DOCUMENT SEGMENT:
□ □ □ □
# Blitz @ 6 mos. old 66.5 Lbs /24.5" tall @ withers



## Blitz Burgh Steeler

He was by no means the biggest in the litter .In fact he was small compared to the GSD growth Chart on this site!! He weighed 11.4 Lbs @ 8 weeks/ 10" tall at withers--9 weeks 15.0Lbs/11"--10 weeks 18Lbs/13"--11 weeks 21.4Lbs/ 15"-- 12 weeks 25.2Lbs/15"--13 weeks 29.2Lbs/17"--14 weeks 31.4Lbs/18"--15 weeks 36.2Lbs/19"--16 weeks 39.4Lbs/19.5"--17 weeks 43.2Lbs/20"--18 weeks 47.2Lbs/20.5"--19 weeks 49.2 Lbs/21"--20 weeks 53Lbs/21.5"--21 weeks 55Lbs/22"--22 weeks 57Lbs/22.5"--23 weeks 61Lbs/23.5"--24 weeks 63Lbs/24"--25 weeks 65Lbs/24"--26 weeks 66.5Lbs/24.5" @withers


----------



## DebGem

*Sweet progress!*

You've been tracking yours like I've been mine... got mine at 5 1/2 months right now and have three at home currently running 51# (my youngest girl), 61# (the firstborn boy) and 64# the second born (who was born practically dead at birth and had to be revived!)... they're all on the same track as yours and looking great! They're averaging about 21-23" at the withers in height too. (they are my icon).  Thanks for sharing your progress, it's nice to compare notes!


----------



## Cluemanti

Doing the same stats and look like we might be close, currently 16wks weighing in at 42lbs.


----------



## Dennq

I think we are all in the big boys club.

Ranger is 20 weeks old, 55 lbs. and 24" at the withers.


----------



## paulag1955

Shasta was 9 lbs at 8 weeks, now she's 50 pounds at 22 weeks, so she started off quite small, but she's catching up. I think she's going to be a very big girl.


----------



## Kai

kai went to the vet yestarday 12 pounds at 8 weeks 3 days... she might be a biggen


----------



## DebGem

*Update... my crew*

Well my pups have leveled out and the vet is very happy with them all! It's kind of amazing to see the difference in how their father was raised on general diet, standard care (he's beautiful but now as well built muscle-wise) and his kids being raised the way I have with the very precise diet care and grain free their on now.
□ □ □ □
RECORDS SHOWN:
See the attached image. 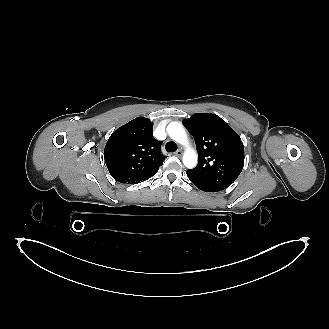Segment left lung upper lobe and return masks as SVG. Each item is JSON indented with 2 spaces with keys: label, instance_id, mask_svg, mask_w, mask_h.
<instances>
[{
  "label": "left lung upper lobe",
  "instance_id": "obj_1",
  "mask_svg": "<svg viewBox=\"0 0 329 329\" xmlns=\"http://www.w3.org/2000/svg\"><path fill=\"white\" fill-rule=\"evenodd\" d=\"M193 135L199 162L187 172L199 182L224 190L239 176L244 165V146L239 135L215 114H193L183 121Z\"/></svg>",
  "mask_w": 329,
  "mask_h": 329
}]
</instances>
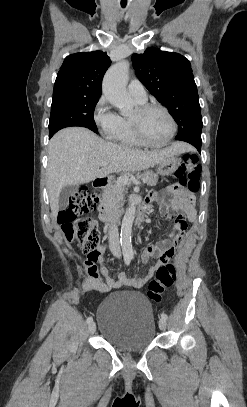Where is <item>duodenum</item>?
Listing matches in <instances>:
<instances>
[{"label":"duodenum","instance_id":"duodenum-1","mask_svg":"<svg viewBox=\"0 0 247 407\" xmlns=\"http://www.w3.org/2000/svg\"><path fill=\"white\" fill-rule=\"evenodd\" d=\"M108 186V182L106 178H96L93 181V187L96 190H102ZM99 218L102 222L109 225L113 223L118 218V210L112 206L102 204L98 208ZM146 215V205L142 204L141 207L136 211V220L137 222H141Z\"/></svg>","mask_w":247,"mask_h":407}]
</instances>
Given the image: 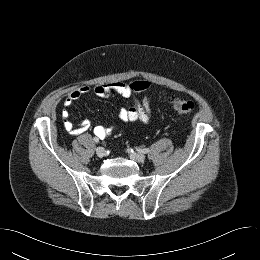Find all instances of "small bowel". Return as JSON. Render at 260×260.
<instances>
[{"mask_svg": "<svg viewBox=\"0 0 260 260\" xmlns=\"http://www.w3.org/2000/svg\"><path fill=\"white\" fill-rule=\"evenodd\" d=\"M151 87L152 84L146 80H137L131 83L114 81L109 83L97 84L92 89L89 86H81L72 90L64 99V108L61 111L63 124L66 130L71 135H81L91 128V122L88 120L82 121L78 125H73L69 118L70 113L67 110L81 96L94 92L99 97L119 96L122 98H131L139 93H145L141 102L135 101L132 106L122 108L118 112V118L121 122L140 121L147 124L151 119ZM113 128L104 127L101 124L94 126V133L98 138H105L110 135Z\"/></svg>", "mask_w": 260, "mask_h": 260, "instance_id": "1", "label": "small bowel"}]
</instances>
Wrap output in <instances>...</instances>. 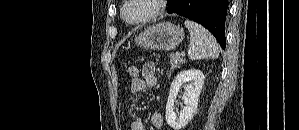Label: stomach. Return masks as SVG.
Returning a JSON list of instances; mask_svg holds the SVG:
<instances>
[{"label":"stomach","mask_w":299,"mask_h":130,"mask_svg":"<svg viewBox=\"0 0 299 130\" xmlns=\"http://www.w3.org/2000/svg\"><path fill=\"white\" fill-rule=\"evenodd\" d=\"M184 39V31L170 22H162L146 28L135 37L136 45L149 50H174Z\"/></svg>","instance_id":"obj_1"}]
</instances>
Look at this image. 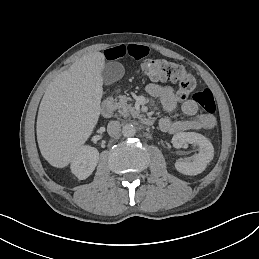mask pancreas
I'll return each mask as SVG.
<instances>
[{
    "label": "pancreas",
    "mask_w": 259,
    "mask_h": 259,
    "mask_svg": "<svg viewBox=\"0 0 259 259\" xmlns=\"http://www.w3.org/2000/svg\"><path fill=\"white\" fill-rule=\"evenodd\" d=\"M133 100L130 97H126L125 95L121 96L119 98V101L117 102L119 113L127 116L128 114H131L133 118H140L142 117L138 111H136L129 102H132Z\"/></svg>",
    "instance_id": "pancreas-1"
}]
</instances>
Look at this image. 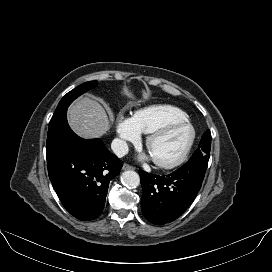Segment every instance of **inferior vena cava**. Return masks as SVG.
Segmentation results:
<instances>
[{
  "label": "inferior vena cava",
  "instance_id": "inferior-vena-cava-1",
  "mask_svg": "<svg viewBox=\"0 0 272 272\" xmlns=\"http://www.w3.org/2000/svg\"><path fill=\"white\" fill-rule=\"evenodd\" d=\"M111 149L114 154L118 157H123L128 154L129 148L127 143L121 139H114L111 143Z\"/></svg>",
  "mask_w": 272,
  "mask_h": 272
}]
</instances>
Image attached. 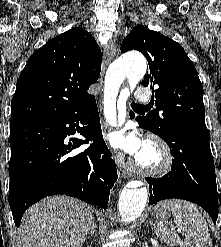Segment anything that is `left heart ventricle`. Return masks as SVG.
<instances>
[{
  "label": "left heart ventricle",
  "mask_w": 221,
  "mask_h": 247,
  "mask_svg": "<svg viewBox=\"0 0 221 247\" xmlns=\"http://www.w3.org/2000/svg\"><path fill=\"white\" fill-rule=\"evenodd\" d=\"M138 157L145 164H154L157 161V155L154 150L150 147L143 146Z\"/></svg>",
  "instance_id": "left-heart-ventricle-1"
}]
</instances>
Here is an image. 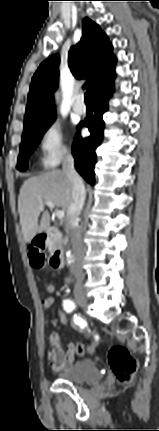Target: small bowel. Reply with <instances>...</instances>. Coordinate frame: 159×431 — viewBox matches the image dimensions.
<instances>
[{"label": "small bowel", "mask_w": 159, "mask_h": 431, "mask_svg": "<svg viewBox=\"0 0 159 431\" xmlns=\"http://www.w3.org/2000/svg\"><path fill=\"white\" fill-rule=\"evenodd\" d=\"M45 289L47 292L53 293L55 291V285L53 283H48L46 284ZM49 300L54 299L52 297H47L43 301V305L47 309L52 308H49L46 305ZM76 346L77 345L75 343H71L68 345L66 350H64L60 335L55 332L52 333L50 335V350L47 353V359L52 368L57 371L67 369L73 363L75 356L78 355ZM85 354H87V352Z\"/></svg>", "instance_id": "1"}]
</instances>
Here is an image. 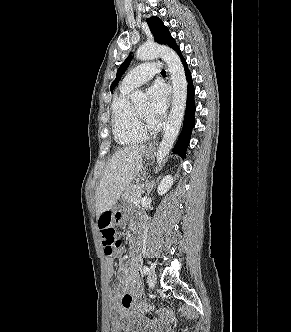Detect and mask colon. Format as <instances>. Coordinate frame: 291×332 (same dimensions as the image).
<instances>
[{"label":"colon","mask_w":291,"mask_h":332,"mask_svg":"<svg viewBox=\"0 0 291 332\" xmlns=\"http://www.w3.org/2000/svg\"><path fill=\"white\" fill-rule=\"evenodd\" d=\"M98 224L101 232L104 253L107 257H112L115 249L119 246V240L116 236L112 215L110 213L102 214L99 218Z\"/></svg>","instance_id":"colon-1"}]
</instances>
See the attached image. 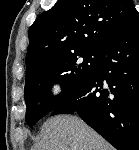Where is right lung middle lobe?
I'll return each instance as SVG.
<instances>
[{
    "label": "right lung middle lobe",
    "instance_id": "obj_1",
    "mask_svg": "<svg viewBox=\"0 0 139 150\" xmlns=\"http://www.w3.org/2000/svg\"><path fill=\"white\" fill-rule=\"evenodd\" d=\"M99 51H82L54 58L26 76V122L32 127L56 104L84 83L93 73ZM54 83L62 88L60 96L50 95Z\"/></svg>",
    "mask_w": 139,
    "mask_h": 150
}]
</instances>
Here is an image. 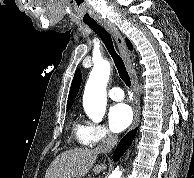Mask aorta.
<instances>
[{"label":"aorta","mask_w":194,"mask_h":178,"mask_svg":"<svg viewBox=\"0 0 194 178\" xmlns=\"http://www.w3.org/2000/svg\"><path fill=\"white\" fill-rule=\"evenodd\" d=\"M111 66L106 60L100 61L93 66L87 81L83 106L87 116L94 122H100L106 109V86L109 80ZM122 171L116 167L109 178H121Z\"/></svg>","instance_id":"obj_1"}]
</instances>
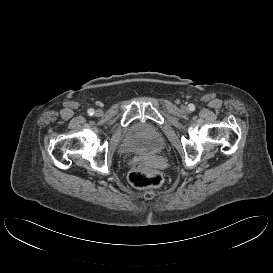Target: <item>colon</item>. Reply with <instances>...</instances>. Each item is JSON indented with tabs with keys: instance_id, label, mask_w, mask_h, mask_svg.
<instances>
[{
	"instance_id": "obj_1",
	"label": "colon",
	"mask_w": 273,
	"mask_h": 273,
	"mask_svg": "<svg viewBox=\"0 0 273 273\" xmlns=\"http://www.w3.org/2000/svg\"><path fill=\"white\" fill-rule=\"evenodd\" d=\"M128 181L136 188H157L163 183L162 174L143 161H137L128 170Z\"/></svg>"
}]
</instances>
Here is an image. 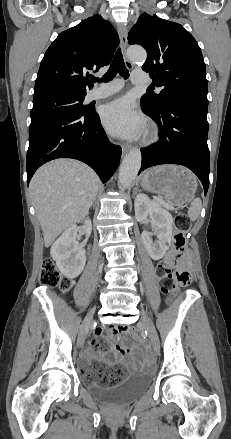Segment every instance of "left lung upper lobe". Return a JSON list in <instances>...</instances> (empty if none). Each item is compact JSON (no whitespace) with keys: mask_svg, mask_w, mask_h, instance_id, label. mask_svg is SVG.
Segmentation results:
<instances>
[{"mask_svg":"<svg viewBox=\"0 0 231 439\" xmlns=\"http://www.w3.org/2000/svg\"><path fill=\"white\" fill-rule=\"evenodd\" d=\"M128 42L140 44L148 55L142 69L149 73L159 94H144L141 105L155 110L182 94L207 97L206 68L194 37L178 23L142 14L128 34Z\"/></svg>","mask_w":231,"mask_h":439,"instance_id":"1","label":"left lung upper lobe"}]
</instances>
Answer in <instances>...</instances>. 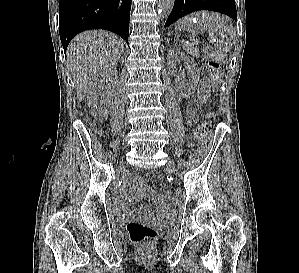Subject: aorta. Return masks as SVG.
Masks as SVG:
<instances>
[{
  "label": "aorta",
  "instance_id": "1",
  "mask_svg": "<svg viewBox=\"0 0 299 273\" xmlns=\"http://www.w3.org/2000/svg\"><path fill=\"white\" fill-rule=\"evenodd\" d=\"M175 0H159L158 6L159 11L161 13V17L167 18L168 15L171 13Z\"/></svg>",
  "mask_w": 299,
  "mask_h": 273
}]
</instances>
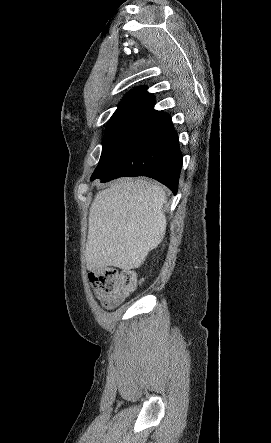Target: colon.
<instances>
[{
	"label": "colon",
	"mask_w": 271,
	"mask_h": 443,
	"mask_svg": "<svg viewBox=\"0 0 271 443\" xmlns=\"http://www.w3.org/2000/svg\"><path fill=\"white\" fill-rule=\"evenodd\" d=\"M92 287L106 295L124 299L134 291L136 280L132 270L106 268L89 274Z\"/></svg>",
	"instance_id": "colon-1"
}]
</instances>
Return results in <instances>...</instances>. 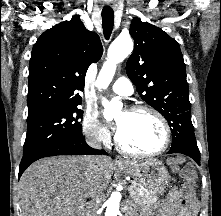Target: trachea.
□ □ □ □
TASKS FOR THIS EXERCISE:
A. In the puppy growth thread, what was Ranger's weight at 20 weeks old?
B. Write a continuation of the puppy growth thread, starting after its last sentence.
The rows have no connection to the puppy growth thread.

FINAL RESULTS:
A. 55 lbs.

B.
Atlas weighs in at 77# (first born male - in the picture he's the one sitting in the back) 

Roush weighs in at 79# (sixth born male- lying down on the right) 

Athena weighs in at 57# (ninth born female - on the left) 

All very healthy, very agile, only situation right now is Athena's hygroma. 

Checking in on my other pups, their brother in Orlando, FL (Ares) is catching up at a close 72#, another sister (Mischa) in Sarasota, FL outweighs Athena at about 60# but also developed a hygroma in the exact same location on the left elbow! And Prince also here in Bradenton, is very close to their weight at about 65# (he's a runner, constantly running his 10 acres with a dozen kids in a children's home). 

So for our first litter, it's been pretty wonderful to see the results come through so beautifully.


----------



## DanielleOttoMom

Dang you have been keeping track. Otto is currently 8 months old 26 inch and 73 pounds. He was the largest in his litter. I can believe how fast they grow.


----------



## Ryder&SophieSue

Ryder was the smallest male in his litter...he weighs 80-90 pounds depends on the weather...


----------



## Chicagocanine

Big boy...sound like he might end up oversized.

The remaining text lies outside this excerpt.